*Task objective*
Below are records; copy every line among them that contains the word "camera".

*Provided material*
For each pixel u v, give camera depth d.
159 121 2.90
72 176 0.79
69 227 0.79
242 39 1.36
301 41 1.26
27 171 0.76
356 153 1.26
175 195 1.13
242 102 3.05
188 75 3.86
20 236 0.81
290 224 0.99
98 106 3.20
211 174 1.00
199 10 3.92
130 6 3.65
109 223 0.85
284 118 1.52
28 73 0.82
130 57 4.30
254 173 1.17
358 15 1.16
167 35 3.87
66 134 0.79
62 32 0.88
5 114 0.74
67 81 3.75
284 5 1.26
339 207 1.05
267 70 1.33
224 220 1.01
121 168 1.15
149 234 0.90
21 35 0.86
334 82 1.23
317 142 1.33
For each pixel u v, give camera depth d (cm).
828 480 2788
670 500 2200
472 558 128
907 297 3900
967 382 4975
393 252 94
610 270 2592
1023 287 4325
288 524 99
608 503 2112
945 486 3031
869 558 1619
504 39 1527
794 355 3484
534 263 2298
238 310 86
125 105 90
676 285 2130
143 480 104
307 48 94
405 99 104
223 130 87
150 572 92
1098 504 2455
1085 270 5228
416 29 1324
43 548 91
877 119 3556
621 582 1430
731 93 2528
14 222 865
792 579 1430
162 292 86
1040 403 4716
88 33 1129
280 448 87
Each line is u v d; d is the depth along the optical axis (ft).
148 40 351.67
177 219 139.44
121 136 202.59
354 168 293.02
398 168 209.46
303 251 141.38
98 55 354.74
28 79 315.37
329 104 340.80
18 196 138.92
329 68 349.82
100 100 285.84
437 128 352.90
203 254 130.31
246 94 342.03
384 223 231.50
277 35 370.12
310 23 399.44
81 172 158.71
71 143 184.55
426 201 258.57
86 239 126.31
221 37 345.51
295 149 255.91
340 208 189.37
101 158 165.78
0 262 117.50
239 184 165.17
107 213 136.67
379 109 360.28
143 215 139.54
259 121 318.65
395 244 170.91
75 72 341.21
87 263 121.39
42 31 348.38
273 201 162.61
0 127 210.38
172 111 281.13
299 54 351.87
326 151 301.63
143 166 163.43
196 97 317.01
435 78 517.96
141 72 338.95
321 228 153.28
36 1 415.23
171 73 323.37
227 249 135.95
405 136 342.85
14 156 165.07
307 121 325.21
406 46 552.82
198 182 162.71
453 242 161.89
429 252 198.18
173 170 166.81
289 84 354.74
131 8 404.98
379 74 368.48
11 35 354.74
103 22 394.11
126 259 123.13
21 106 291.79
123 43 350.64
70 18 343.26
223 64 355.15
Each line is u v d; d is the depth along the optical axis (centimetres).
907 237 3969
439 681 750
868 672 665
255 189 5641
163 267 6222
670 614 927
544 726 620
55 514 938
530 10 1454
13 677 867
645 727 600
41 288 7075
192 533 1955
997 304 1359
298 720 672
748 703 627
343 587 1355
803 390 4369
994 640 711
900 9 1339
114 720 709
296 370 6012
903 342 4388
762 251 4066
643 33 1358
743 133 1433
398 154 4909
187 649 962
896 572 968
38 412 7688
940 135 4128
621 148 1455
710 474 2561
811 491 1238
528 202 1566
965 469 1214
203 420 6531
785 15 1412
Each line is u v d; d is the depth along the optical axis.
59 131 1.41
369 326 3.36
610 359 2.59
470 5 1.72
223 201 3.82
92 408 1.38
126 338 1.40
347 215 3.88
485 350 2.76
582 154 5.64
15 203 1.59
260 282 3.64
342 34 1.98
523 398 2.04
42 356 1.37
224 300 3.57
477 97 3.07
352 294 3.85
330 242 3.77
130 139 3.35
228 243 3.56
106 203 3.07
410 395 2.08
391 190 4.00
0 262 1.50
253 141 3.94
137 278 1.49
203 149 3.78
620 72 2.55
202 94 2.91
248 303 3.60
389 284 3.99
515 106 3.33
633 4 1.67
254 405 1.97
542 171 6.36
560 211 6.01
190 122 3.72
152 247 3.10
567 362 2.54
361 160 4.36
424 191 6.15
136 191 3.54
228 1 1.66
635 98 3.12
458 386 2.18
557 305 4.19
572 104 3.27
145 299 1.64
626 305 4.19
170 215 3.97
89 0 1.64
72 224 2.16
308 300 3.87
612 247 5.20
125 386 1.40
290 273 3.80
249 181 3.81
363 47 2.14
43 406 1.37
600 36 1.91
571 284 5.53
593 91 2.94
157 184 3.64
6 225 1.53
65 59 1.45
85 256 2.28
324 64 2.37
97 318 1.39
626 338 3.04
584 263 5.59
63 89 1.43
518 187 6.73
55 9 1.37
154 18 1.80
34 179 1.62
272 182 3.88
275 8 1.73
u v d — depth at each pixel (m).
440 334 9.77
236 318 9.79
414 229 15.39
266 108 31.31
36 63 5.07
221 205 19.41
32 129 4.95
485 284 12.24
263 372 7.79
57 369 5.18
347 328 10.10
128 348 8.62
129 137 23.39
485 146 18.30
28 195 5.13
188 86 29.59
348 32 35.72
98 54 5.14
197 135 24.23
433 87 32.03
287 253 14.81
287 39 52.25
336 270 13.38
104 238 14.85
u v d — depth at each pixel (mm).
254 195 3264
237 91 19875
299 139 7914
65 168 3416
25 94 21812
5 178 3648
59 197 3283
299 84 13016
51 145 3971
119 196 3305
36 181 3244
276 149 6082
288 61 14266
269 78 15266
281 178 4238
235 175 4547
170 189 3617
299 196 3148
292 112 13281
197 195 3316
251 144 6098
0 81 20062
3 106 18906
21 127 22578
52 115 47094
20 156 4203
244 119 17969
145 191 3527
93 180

*Exercise answer*
For each pixel u v, give camera depth d.
For each pixel u v, give camera depth d (cm).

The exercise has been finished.